Activity:
Using the data that follows, return exactly the lines from the one that contains "both on this" through the one that contains "Fun fact: Mandarin", ends included.

Material to process:
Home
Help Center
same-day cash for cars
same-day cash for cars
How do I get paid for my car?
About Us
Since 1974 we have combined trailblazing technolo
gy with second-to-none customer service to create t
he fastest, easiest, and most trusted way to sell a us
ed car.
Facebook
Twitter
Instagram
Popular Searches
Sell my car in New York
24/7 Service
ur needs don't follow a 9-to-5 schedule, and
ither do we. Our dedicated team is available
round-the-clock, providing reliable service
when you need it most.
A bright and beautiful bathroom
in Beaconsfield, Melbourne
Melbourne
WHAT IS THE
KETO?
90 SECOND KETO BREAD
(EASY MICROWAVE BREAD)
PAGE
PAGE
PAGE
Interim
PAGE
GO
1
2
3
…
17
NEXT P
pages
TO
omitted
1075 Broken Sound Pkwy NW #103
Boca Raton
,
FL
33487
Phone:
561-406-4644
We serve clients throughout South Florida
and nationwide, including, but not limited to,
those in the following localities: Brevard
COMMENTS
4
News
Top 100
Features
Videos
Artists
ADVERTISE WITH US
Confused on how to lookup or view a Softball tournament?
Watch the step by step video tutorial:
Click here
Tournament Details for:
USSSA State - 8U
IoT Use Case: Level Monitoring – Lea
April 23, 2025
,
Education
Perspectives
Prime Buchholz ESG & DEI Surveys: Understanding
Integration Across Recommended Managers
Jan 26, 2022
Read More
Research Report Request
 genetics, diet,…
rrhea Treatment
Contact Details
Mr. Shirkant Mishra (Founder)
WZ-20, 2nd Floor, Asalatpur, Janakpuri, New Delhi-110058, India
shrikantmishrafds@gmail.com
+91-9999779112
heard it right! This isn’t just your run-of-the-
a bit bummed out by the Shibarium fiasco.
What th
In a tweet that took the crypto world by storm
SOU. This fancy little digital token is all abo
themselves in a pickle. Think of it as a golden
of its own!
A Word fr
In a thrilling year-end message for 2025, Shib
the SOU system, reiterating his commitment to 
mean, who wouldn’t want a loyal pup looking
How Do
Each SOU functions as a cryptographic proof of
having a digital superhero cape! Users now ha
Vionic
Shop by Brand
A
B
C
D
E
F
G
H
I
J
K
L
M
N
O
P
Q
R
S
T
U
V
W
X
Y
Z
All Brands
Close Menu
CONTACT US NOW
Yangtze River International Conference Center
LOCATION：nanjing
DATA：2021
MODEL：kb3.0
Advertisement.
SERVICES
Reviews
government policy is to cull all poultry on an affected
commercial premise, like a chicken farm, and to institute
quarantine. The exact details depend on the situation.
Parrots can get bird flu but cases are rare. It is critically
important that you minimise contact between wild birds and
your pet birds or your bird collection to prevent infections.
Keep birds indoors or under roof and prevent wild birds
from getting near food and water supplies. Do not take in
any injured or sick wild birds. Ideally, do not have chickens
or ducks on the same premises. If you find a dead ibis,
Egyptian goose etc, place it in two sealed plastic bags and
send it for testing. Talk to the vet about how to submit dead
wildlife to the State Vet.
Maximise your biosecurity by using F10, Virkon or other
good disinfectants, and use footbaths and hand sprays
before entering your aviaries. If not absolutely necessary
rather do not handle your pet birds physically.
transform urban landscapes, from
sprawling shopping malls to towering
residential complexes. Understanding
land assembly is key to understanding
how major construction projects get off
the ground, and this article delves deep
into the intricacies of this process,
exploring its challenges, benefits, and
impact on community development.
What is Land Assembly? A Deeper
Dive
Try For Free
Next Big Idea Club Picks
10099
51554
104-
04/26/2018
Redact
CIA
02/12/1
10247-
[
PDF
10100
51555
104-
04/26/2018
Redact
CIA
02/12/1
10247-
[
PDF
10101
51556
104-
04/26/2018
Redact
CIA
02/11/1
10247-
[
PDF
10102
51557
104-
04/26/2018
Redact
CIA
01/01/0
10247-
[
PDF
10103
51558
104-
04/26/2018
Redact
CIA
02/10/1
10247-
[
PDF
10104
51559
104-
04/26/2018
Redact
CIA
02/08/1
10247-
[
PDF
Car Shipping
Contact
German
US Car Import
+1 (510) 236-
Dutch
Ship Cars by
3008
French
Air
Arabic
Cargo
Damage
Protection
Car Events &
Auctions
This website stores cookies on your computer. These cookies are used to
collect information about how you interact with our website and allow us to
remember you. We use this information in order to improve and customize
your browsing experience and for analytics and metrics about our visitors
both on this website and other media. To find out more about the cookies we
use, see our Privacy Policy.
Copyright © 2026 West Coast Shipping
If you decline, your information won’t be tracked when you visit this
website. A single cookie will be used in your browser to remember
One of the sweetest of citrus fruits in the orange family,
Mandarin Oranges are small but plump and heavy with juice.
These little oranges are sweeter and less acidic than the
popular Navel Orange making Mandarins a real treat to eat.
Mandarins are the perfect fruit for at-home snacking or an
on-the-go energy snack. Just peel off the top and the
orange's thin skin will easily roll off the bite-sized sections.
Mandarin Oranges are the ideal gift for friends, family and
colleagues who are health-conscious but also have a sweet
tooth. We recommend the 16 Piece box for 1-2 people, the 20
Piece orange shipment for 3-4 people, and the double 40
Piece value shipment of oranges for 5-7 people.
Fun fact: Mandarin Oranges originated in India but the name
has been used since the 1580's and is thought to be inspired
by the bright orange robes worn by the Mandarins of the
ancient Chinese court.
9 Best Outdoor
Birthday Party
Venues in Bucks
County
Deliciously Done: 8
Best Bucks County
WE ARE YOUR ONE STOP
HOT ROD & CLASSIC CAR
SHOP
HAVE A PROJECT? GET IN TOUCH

Result of this exercise:
both on this website and other media. To find out more about the cookies we
use, see our Privacy Policy.
Copyright © 2026 West Coast Shipping
If you decline, your information won’t be tracked when you visit this
website. A single cookie will be used in your browser to remember
One of the sweetest of citrus fruits in the orange family,
Mandarin Oranges are small but plump and heavy with juice.
These little oranges are sweeter and less acidic than the
popular Navel Orange making Mandarins a real treat to eat.
Mandarins are the perfect fruit for at-home snacking or an
on-the-go energy snack. Just peel off the top and the
orange's thin skin will easily roll off the bite-sized sections.
Mandarin Oranges are the ideal gift for friends, family and
colleagues who are health-conscious but also have a sweet
tooth. We recommend the 16 Piece box for 1-2 people, the 20
Piece orange shipment for 3-4 people, and the double 40
Piece value shipment of oranges for 5-7 people.
Fun fact: Mandarin Oranges originated in India but the name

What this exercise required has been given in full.